Scalable Pretraining of Large Mixture of Experts Language Models on Aurora Super Computer
In the rapidly evolving field of artificial intelligence, the pretraining of Large Language Models (LLMs) has emerged as a crucial endeavor. A recent study, documented in arXiv:2604.00785v1, highlights the advancements made in this domain using the Aurora supercomputer. This ExaScale machine, equipped with 127,488 Intel Ponte Vecchio (PVC) GPU tiles, facilitates unprecedented scaling of LLM training.
Introduction
The pretraining of LLMs from scratch demands an immense amount of computational resources. The Aurora supercomputer serves as a powerful platform for this task, enabling researchers to explore the scalability of their models. The study presented demonstrates the capabilities of the Aurora supercomputer in training models at the scale of thousands of GPU tiles.
Key Developments
Central to the research is the introduction of Optimus, an in-house training library that supports standard techniques for large model training. The researchers successfully pretrained multiple models, showcasing their effectiveness and the potential for future advancements.
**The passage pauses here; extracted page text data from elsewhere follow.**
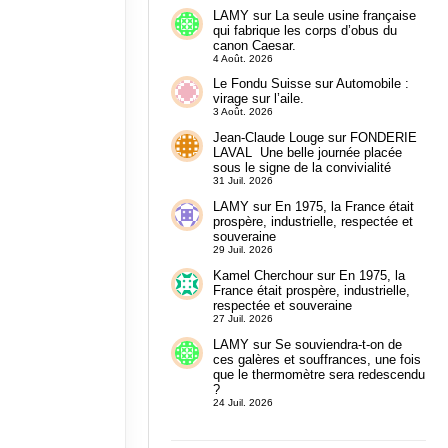
LAMY
sur
La seule usine française
qui fabrique les corps d’obus du
canon Caesar.
4 Août. 2026
Le Fondu Suisse
sur
Automobile :
virage sur l’aile.
3 Août. 2026
Jean-Claude Louge
sur
FONDERIE
LAVAL Une belle journée placée
sous le signe de la convivialité
31 Juil. 2026
LAMY
sur
En 1975, la France était
prospère, industrielle, respectée et
souveraine
29 Juil. 2026
Kamel Cherchour
sur
En 1975, la
France était prospère, industrielle,
respectée et souveraine
27 Juil. 2026
LAMY
sur
Se souviendra-t-on de
ces galères et souffrances, une fois
que le thermomètre sera redescendu
?
24 Juil. 2026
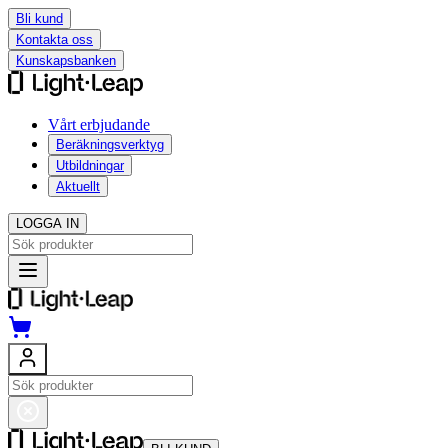
Bli kund
Kontakta oss
Kunskapsbanken
Vårt erbjudande
Beräkningsverktyg
Utbildningar
Aktuellt
LOGGA IN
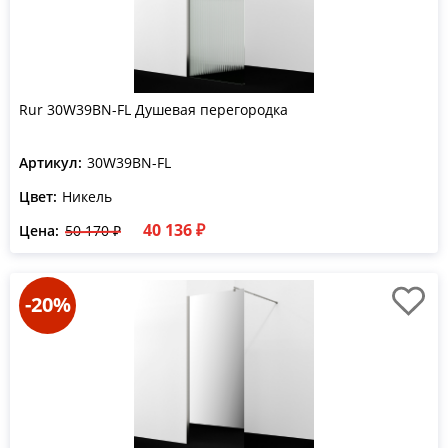
Rur 30W39BN-FL Душевая перегородка
Артикул:
30W39BN-FL
Цвет:
Никель
40 136 ₽
Цена:
50 170 ₽
-20%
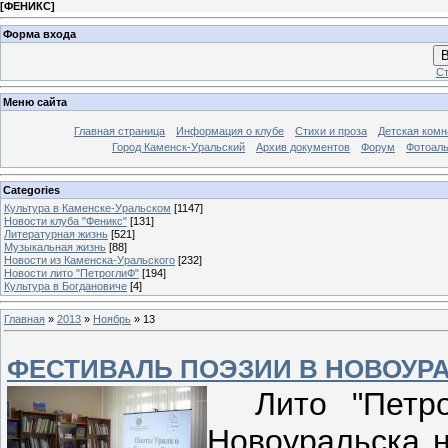
[
ФЕНИКС
]
Форма входа
В
Ст
Меню сайта
Главная страница
Информация о клубе
Стихи и проза
Детская комн
Город Каменск-Уральский
Архив документов
Форум
Фотоал
Categories
Культура в Каменске-Уральском
[1147]
Новости клуба "Феникс"
[131]
Литературная жизнь
[521]
Музыкальная жизнь
[88]
Новости из Каменска-Уральского
[232]
Новости лито "ПетроглиФ"
[194]
Культура в Богдановиче
[4]
Главная
»
2013
»
Ноябрь
»
13
ФЕСТИВАЛЬ ПОЭЗИИ В НОВОУР
Лито "Петрог
Новоуральска н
- Mula-1B: A 1 Billion dense model pretrained on 3072 GPU tiles using the full 4 trillion tokens of the OLMoE-mix-0924 dataset.
- Mula-7B-A1B: A 7 Billion Mixture of Experts (MoE) model that was also pretrained from scratch on the same dataset.
- Mula-20B-A2B, Mula-100B-A7B, and Mula-220B-A10B: Three large MoE models pretrained till 100 Billion tokens, demonstrating the scalability of the training process.
Computational Efficiency
The researchers successfully pushed the compute scaling of their largest model, Mula-220B-A10B, from 384 to 12,288 GPU tiles. This scaling effort yielded an impressive scaling efficiency of around 90% at the maximum GPU tile count. Such efficiency is critical as it allows for faster training times and more robust model performance.
Performance Improvements
Significant improvements in the runtime performance of MoE models were achieved through the development of custom GPU kernels designed for expert computation. Additionally, a novel EP-Aware sharded optimizer contributed to training speedups of up to 1.71 times. These enhancements are pivotal for maintaining competitive edge in model training.
Reliability and Fault Tolerance
As part of the Optimus library, the research team also focused on reliability and fault tolerance. The incorporation of robust features aimed at improving training stability and continuity at scale is essential for long-running training sessions, which are often susceptible to interruptions.
Conclusion
The study showcases the remarkable potential of the Aurora supercomputer for large-scale LLM pretraining. With the introduction of Optimus and the successful training of various models, the work sets a precedent for future research in the field of artificial intelligence and machine learning. As the demand for more powerful and efficient LLMs grows, such advancements will play a critical role in shaping the future of AI technologies.